Much like defunding the police, the fossil fuel divest/invest movement and efforts to block the supply side through pipeline protests have inspired new hope and imagination among activists, while also striking fear and anxiety into others. A fear of going too far. A fear of losing money. A fear of losing structures that offer the illusion of comfort and safety—for some. A fear of what comes next, because nobody knows exactly what would come next if we abolished police. And it can be hard to know what steps lead in the right direction.

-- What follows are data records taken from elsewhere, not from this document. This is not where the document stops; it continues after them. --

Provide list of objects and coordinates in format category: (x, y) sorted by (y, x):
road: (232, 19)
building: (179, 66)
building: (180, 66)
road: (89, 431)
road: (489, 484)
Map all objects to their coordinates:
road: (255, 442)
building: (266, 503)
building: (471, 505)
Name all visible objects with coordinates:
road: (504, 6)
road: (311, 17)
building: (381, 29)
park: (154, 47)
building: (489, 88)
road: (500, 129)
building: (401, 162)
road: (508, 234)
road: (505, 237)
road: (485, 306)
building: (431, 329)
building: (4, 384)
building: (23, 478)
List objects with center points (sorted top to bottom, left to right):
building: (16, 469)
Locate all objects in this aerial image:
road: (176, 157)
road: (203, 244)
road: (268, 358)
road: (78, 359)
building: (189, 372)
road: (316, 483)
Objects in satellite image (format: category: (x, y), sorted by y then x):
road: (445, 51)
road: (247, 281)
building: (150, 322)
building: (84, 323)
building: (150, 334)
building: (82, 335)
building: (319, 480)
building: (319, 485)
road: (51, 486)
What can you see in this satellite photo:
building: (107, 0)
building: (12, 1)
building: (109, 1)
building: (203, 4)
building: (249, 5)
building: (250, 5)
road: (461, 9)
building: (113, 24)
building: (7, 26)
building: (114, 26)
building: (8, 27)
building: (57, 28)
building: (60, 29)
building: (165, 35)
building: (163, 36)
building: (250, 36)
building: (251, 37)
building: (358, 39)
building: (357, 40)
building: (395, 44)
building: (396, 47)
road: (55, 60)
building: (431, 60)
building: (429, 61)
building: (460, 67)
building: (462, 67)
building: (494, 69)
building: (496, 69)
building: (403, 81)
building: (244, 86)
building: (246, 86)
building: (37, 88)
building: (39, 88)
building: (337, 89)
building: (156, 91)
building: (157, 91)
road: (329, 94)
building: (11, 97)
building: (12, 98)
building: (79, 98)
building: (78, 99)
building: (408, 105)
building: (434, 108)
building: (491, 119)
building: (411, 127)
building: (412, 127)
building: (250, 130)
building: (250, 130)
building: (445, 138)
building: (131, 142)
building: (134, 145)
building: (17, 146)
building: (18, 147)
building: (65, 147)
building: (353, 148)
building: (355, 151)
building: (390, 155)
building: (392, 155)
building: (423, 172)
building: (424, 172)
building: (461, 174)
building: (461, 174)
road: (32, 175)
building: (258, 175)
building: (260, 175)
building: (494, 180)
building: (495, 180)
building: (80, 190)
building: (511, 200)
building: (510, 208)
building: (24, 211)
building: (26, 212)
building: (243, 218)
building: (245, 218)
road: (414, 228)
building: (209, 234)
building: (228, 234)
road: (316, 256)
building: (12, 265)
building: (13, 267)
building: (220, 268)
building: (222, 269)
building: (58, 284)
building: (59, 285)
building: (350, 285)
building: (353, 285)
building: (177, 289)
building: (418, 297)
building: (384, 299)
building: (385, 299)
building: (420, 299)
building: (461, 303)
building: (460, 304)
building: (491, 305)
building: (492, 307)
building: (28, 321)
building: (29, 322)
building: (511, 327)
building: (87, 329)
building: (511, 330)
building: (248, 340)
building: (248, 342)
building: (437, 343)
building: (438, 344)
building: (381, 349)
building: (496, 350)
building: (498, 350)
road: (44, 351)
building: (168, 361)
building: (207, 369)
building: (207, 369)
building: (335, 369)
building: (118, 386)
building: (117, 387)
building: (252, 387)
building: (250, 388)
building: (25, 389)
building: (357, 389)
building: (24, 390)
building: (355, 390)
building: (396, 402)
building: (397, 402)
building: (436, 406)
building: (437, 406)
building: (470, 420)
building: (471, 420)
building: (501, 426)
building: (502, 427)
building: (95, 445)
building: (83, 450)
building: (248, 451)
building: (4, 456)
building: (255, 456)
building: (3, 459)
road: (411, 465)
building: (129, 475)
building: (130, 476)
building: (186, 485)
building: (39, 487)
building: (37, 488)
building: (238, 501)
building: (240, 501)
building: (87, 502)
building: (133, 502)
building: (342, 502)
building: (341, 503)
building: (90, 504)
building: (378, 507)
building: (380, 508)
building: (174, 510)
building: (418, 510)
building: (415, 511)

Getting over those fears is not easy, and the uncertainty never really goes away. But in recognizing that we’re in a process of creating and evolving, instead of merely tearing down, that frightening outcome can go from sounding preposterous, to sounding like the only sensible path.
Related:
Links
- Arizona decided to pretend there is no such thing as coronavirus and is now experiencing a dramatic spike in cases and hospitalizations.
- “Their greed is going to kill us.” The fight against fracking in Indian Country.
- A New York-based hedge fund is buying up irrigated land in the West as an investment in water scarcity, and it is understandably freaking people out.
- A great profile of Monica Cannon-Grant, who might be the most powerful activist in Boston. “Here’s Monica, with a sea of people behind her.”
- Ayana Elizabeth Johnson: Climate work is hard, but it’s even harder for Black Americans while living in a country that doesn’t value their lives.
- How the unequal impacts of COVID-19 and the response to it fueled historic protests.
- Minnesota is far from the progressive haven it’s made out to be, and has failed to confront police abuse for decades.
- The city’s ridiculous nightly fireworks are presenting many Bostonians with a fresh opportunity to solve a problem without the police.
- Environmental science and geology (aka climate science) are among the whitest scientific fields.
- I did not read anything lighthearted this week sorry!
Watching
Speaking of lighthearted, I got back into iZombie the comedy detective horror show by the creator of Veronica Mars and Party Down. But surprise, in season 4 it takes a dark turn and imagines a Seattle that is walled off after the zombie virus runs rampant, and under siege by a private security company that publicly executes people with a giant anvil. Yes, yes I know. But it is still a very clever, very funny, and suddenly weirdly radical show.
Huge spoiler alert: Fans of Veronica Mars will be delighted to watch Logan Echolls get an anvil dropped on his head.
I feel like this one did not have enough pictures or little funny things but I don’t know what to tell you people. I have a template for this newsletter and in this spot it says “CUTE LITTLE ENDING” so maybe on days when I can’t think of a little story from the week I’ll just close with that and it will be our little way of communicating that I just didn’t have it in me today. There doesn’t always have to be a cute little ending I guess JUST LIKE in LIFE.
Have a lovely weekend I got a new lamp coming tomorrow gonna get that set up.